Eggplant with Basil, Gorgonzola and Balsamic Vinegar

Eggplant with Basil, Gorgonzola and Balsamic Vinegar can be served as a side dish with meat or a pasta entree. Alternatively, these eggplant bites can be served as an appetizer.


Eggplant with Basil, Gorgonzola and Balsamic Vinegar
(Mark Kelly)

Serves 4 to 6 as a side dish

2 medium eggplants, trimmed and sliced 1/4-inch-thick
Kosher salt
Freshly ground black pepper
Extra-virgin olive oil
4 oz. gorgonzola
20 fresh basil leaves
Balsamic vinegar

In a large plastic container with a lid, sprinkle the bottom of the container with salt. Place a layer of eggplant over the salt. Sprinkle the top of the layer with salt and add another layer. Repeat until all eggplant pieces are in the container. Sprinkle the top layer with salt before closing the container. Allow to stand at room temperature for at least an hour. Draining the accumulated water about every half hour.
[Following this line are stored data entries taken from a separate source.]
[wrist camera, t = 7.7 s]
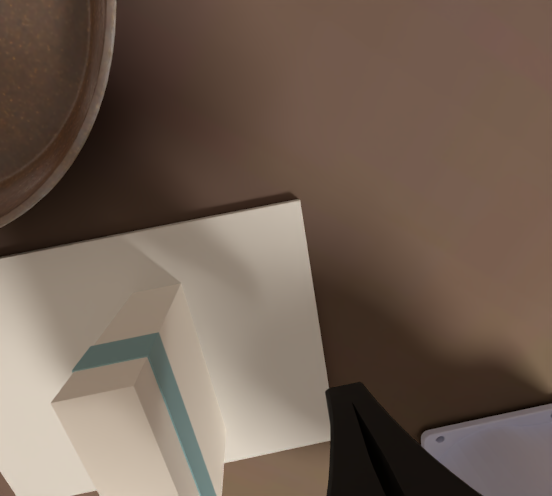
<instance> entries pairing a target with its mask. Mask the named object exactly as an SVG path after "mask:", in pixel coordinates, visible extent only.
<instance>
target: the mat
mask: <svg viewBox="0 0 552 496" xmlns="http://www.w3.org/2000/svg"><path fill="white" fill-rule="evenodd" d="M180 283H181V285H182V288H183V291H184V294H185V298H186V301H187V304H188V307H189V311H190V314H191V317H192V320H193V324H194V327H195V330H196V333H197V337H198V340H199V343H200V346H201V350H202V353H203V356H204V359H205V363H206V366H207V369H208V372H209V376H210V379H211V382H212V385H213V389H214V392H215V395H216V398H217V402H218V405H219V408H220V411H221V415H222V418H223V421H224V424H225V428H226V443H225V457H224V463H227V462H232V461H237V460H241V459H246V458H251V457H255V456H260V455H265V454H269V453H274V452H279V451H283V450H288V449H293V448H298V447H302V446H307V445H312V444H316V443H321V442H326V441H330V420H329V414H328V408H327V401H326V395H325V391H326V390H327V389H329V385H328V378H327V372H326V365H325V359H324V352H323V346H322V339H321V333H320V326H319V320H318V313H317V307H316V300H315V294H314V287H313V281H312V275H311V268H310V262H309V255H308V249H307V242H306V236H305V229H304V223H303V216H302V210H301V203H300V200H299V199H296V200H291V201H285V202H280V203H275V204H270V205H265V206H260V207H254V208H249V209H244V210H239V211H234V212H229V213H224V214H218V215H213V216H208V217H203V218H198V219H193V220H188V221H182V222H177V223H172V224H167V225H162V226H157V227H152V228H146V229H141V230H136V231H131V232H126V233H121V234H115V235H110V236H105V237H100V238H95V239H90V240H85V241H79V242H74V243H69V244H64V245H59V246H54V247H49V248H43V249H38V250H33V251H28V252H23V253H18V254H13V255H7V256H2V257H0V472H1V473H2V475H3V476H4V478H5V479H6V481H7V482H8V484H9V485H10V487H11V488H12V490H13V491H14V493H15V495H16V496H72V495H77V494H82V493H86V492H91V491H96V488H95V486H94V484H93V482H92V480H91V478H90V477H89V475H88V473H87V471H86V469H85V467H84V465H83V463H82V462H81V460H80V458H79V456H78V454H77V452H76V450H75V448H74V446H73V445H72V443H71V441H70V439H69V437H68V435H67V433H66V431H65V430H64V428H63V426H62V424H61V422H60V420H59V418H58V416H57V415H56V413H55V411H54V409H53V407H52V405H51V402H52V400H53V399H54V398H55V396H56V395H57V394H58V392H59V391H60V390H61V388H62V387H63V386H64V384H65V383H66V382H67V380H68V379H69V378H70V376H71V375H72V374H73V373H72V370H73V368H74V367H75V366H76V364H77V363H78V362H79V360H80V359H81V358H82V357H83V355H84V354H85V353H86V351H87V350H88V349H89V347H90V346H94V344H95V343H96V342H97V340H98V339H99V338H100V336H101V335H102V334H103V332H104V331H105V330H106V328H107V327H108V326H109V324H110V323H111V322H112V320H113V319H114V318H115V316H116V315H117V314H118V312H119V311H120V310H121V308H122V307H123V306H124V304H125V303H126V302H127V300H128V299H129V298H130V296H131V295H132V294H133V293H135V292H140V291H145V290H150V289H155V288H160V287H165V286H170V285H175V284H180Z"/></svg>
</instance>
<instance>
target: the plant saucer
mask: <svg viewBox="0 0 552 496" xmlns="http://www.w3.org/2000/svg"><path fill="white" fill-rule="evenodd" d="M116 5H117V3H116V0H0V228H1V227H3V226H5V225H7V224H9V223H10V222H12V221H13V220H15V219H16V218H18V217H20V216H21V215H23V214H24V213H26V212H27V211H28V210H29V209H31V208H32V207H33V206H34V205H35V204H37V203H38V202H39V201H40V200H41V199H42V198H43V197H44V196H46V195H47V194H48V193H49V192H50V191H51V190H52V189H53V187H54V186H55V185H56V184H57V183H58V182H59V181H60V180H61V178H62V177H63V176H64V174H65V173H66V172H67V171H68V169H69V168H70V166H71V165H72V163H73V162H74V160H75V159H76V157H77V156H78V154H79V152H80V151H81V149H82V147H83V145H84V144H85V142H86V140H87V138H88V136H89V133H90V131H91V129H92V127H93V124H94V122H95V119H96V117H97V114H98V112H99V109H100V106H101V103H102V100H103V97H104V93H105V89H106V86H107V82H108V77H109V72H110V67H111V62H112V55H113V48H114V38H115V26H116Z"/></svg>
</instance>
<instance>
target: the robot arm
mask: <svg viewBox="0 0 552 496" xmlns="http://www.w3.org/2000/svg"><path fill="white" fill-rule="evenodd" d="M325 395H326V401H327V408H328V414H329V420H330V440H331V442H330V467H329V480H328V489H327V496H552V403H551V404H547V405H542V406H537V407H533V408H528V409H523V410H519V411H514V412H509V413H505V414H500V415H495V416H491V417H486V418H481V419H477V420H472V421H467V422H463V423H458V424H453V425H448V426H444V427H439V428H434V429H430V430H426V431H425V432H423V434H422V435H421V445H420V444H419V443H417V442H416V441H415V440H414V439H413V438H412V437H411V436H410V435H409V434H408V433H407V432H406V431H405V430H404V429H403V428H402V427H401V426H400V425H399V424H398V423H397V422H396V421H395V420H394V419H393V418H392V417H391V416H390V415H389V414H388V413H387V412H386V411H385V409H384V408H383V407H382V406H381V405H380V404H379V403H378V402H377V401H376V399H375V398H374V397H373V396H372V395H371V393H370V392H369V391H368V390H367V388H366V387H365V386H364V385H363V384H362V383H361V382H357V383H353V384H348V385H343V386H338V387H334V388H329V389H327V390H326V391H325Z"/></svg>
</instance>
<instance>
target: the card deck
mask: <svg viewBox="0 0 552 496" xmlns="http://www.w3.org/2000/svg"><path fill="white" fill-rule="evenodd" d="M72 373H73V374H72V375H71V376H70V378H69V379H68V380H67V382H66V383H65V384H64V386H63V387H62V388H61V390H60V391H59V392H58V394H57V395H56V396H55V398H54V399H53V400H52V402H51V405H52V407H53V409H54V411H55V413H56V415H57V416H58V418H59V420H60V422H61V424H62V426H63V428H64V430H65V431H66V433H67V435H68V437H69V439H70V441H71V443H72V445H73V446H74V448H75V450H76V452H77V454H78V456H79V458H80V460H81V462H82V463H83V465H84V467H85V469H86V471H87V473H88V475H89V477H90V478H91V480H92V482H93V484H94V486H95V488H96V490H97V492H98V494H99V495H100V496H222V485H223V471H224V457H225V443H226V428H225V424H224V421H223V418H222V415H221V411H220V408H219V405H218V402H217V398H216V395H215V392H214V389H213V385H212V382H211V379H210V376H209V372H208V369H207V366H206V363H205V359H204V356H203V353H202V350H201V346H200V343H199V340H198V337H197V333H196V330H195V327H194V324H193V320H192V317H191V314H190V311H189V307H188V304H187V301H186V298H185V294H184V291H183V288H182V285H181V283H180V284H175V285H170V286H165V287H160V288H155V289H150V290H145V291H140V292H135V293H133V294H132V295H131V296H130V298H129V299H128V300H127V302H126V303H125V304H124V306H123V307H122V308H121V310H120V311H119V312H118V314H117V315H116V316H115V318H114V319H113V320H112V322H111V323H110V324H109V326H108V327H107V328H106V330H105V331H104V332H103V334H102V335H101V336H100V338H99V339H98V340H97V342H96V343H95V344H94V346H90V347H89V349H88V350H87V351H86V353H85V354H84V355H83V357H82V358H81V359H80V360H79V362H78V363H77V364H76V366H75V367H74V368H73V370H72Z"/></svg>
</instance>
Remove the eggplant slices from the container and place on a paper-towel-lined rimmed baking sheet. Cover with paper towel and allow to stand at room temperature for another 30 minutes.

Preheat oven to 400F.

Rinse the salt from the eggplant, squeezing the excess moisture from the eggplant. Place the eggplant on a fresh layer of paper towel.

Place the eggplant slices on a foil-lined rimmed baking sheet. Place a basil leaf on each slice. Top each slice with some gorgonzola. Drizzle each slice lightly with good olive oil. Bake for 15 minutes. Drizzle with balsamic vinegar and season with pepper before serving.